Matteo Renzi è un furbacchione, capace di mentire anche a se stesso per assicurare agli altri che dice la verità. In sostanza ha tutte le caratteristiche, le più importanti, per essere un buon politico. Ma questa è soltanto una nostra sensazione - sorella dell'opinione - che potrebbe essere poi smentita dagli accadimenti. Che fare per appurare se il sindaco di Firenze sia un fuoriclasse oppure un bluff? Come nel poker, bisogna andare a vedere. Cioè mettere alla prova il segretario del Pd, mandandolo difilato a Palazzo Chigi in sostituzione di Enrico Letta, persona ammodino, ma talmente tiepido da risultare ininfluente sui (pessimi) destini italiani.
Scusate il bisticcio, ma non è più tempo di perdere tempo. Andare avanti - anzi, restare immobili - con questo premier alla camomilla è utile solo a rafforzare negli italiani la convinzione che la prognosi sia infausta e che ci attenda una morte lenta fra atroci tormenti. Bisogna cambiare, tentare una svolta. Dato che il giovin Matteo ha dimostrato di avere meno scrupoli che timori, buttiamolo in piscina, nell'acqua alta, così scopriremo se è un nuotatore o se anche lui necessita della paperella per galleggiare.
Il ragazzo sa parlare, sa stare al mondo, non è timido, non esita a osare laddove non osano neanche le vecchie pantegane della politica. A giudicare dall'eloquio e dalle apparenze, egli riesce a piacere persino a coloro i quali - a me, per esempio - ne detestano il partito, rimasuglio insignificante della mummia comunista. Ma per «pesarlo» seriamente è bene non appigliarsi ai pareri dei critici televisivi, facendoli nostri: occorre verificare se egli sia in grado di trasformare i suoi buoni propositi in realtà palpabile.
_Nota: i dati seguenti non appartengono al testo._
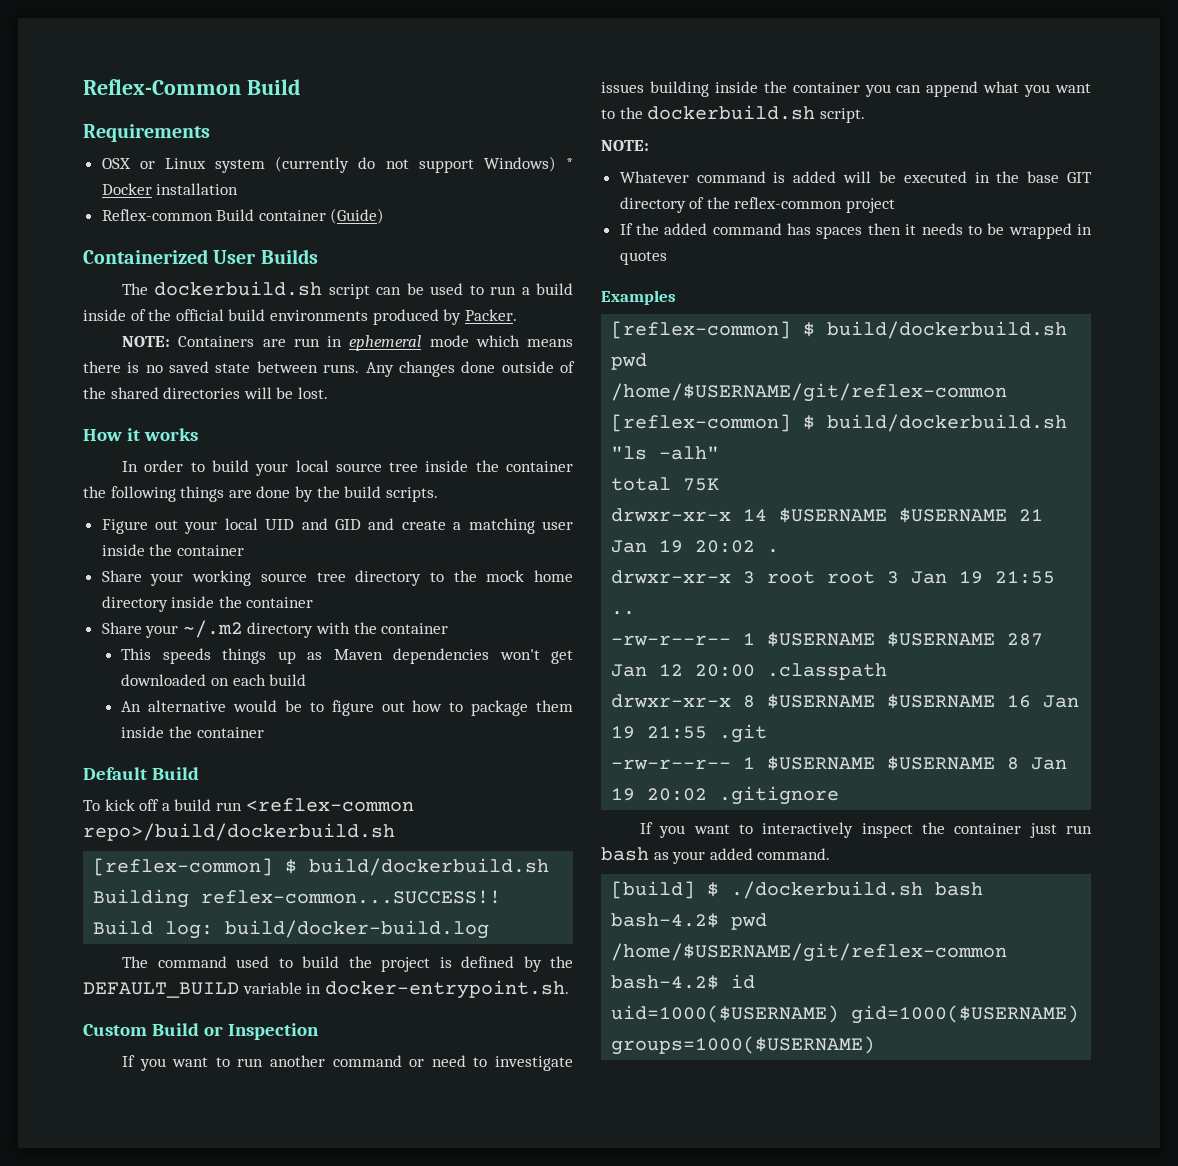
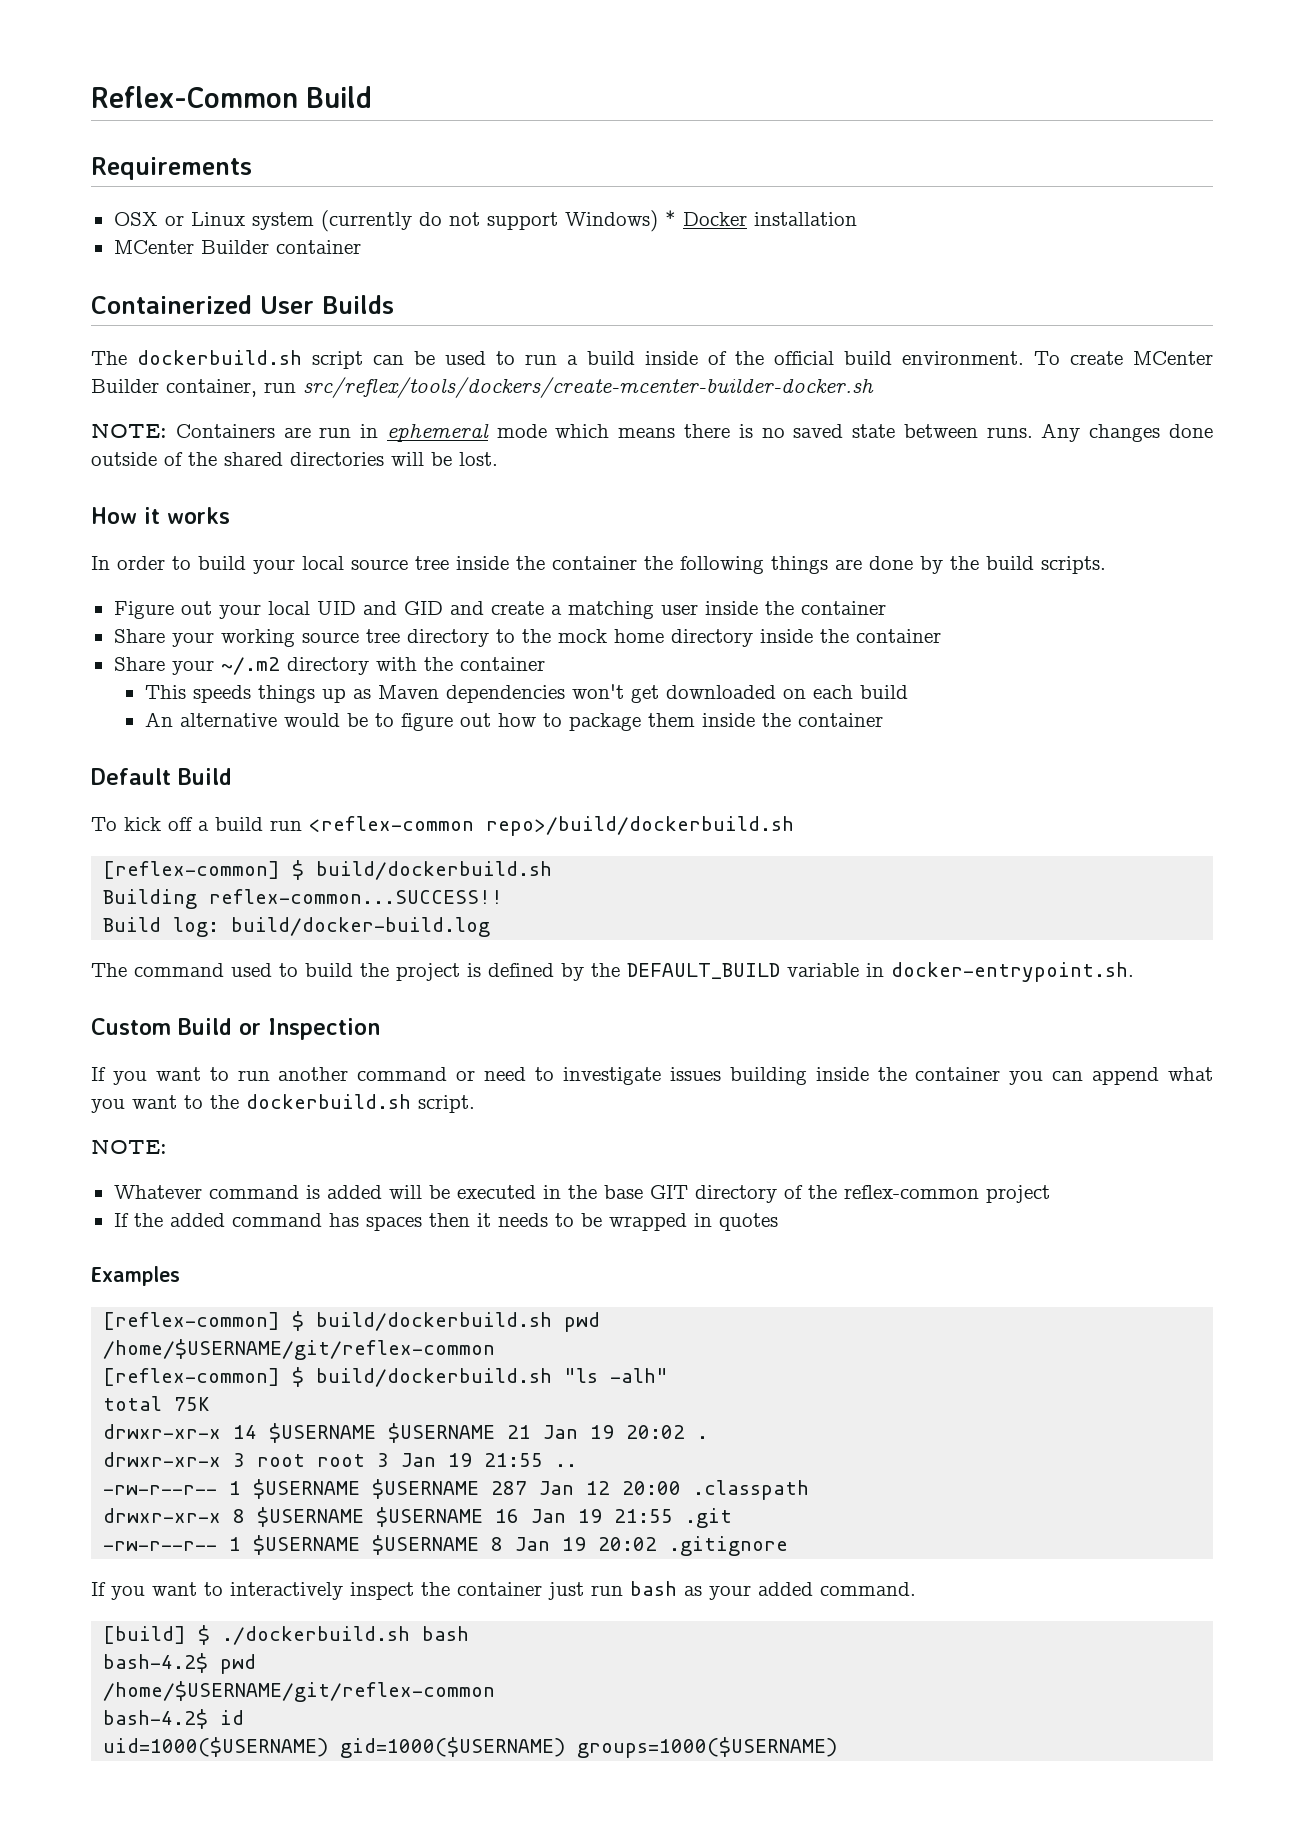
[101,208,385,224] Reflex-common Build container (Guide) -> [113,240,361,254] MCenter Builder container
[269,309,517,325] environments produced by Packer. -> [902,351,1213,365] [91,377,874,398] environment. To create MCenter Builder container, run src/reflex/tools/dockers/create-mcenter-builder-docker.sh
Poiché le opere di Letta sono di certo impalpabili, rinunciamo al governo in carica e diamocene un altro presieduto da Renzi, sperando che Dio ce la mandi buona, come diceva quel parroco mentre aspettava alla stazione la neoassunta perpetua. Non abbiamo alternative in questo momento. Lo stesso Renzi, ciurlando nel manico, ha dichiarato: «A me conviene votare, ma all'Italia no». Falso. A lui non conviene affatto votare in quanto i sondaggi indicano in Silvio Berlusconi il probabile vincitore. Quindi, calma e gesso. Diciamo piuttosto che le elezioni anticipate non vanno a genio a nessuno. Chi le avversa per un motivo e chi per un altro. Il Cavaliere, per esempio, pur avendo qualche chance in più del Pd, preferisce attendere ancora un annetto prima di misurarsi col voto politico, al fine di riorganizzare, nel frattempo, Forza Italia e di conoscere la decisione dei giudici in merito alle modalità con cui egli dovrà scontare la propria condanna per la nota vicenda giudiziaria.
D'altronde siamo alla vigilia delle europee, che forniranno indicazioni precise circa gli umori dei cittadini. Un test importante per qualunque dirigente politico. Attualmente in Parlamento una maggioranza c'è, la medesima che sostiene Letta e che potrebbe sostenere Renzi. E allora tanto vale limitarsi a sostituire il presidente del Consiglio: fuori Letta, dentro Renzi. Se quest'ultimo compisse il miracolo - con l'appoggio discreto di Berlusconi - di realizzare due o tre riforme, o magari quattro, sarebbe un trionfo per lui, per il suo socio e per il Paese, oggi anchilosato, paralizzato e rimbambito.
Ecco perché consideriamo fondamentale l'incontro di lunedì al Quirinale tra Giorgio Napolitano e il premier di carta velina. Potrebbe sortirne la sospirata novità ovvero l'avvicendamento di cui sopra: Matteo al posto di Enrico. Non siamo in grado di anticipare quale dei due sia più in gamba. Ma siamo sicuri che peggio di Letta non vi è nessuno, pertanto chi lo sostituirà non avrà molte difficoltà a non farlo rimpiangere.
Questi non sono che i preliminari. Prudenza impone di non sbilanciarsi, anche perché la nostra non è una democrazia normale e ci ha abituati alle sorprese.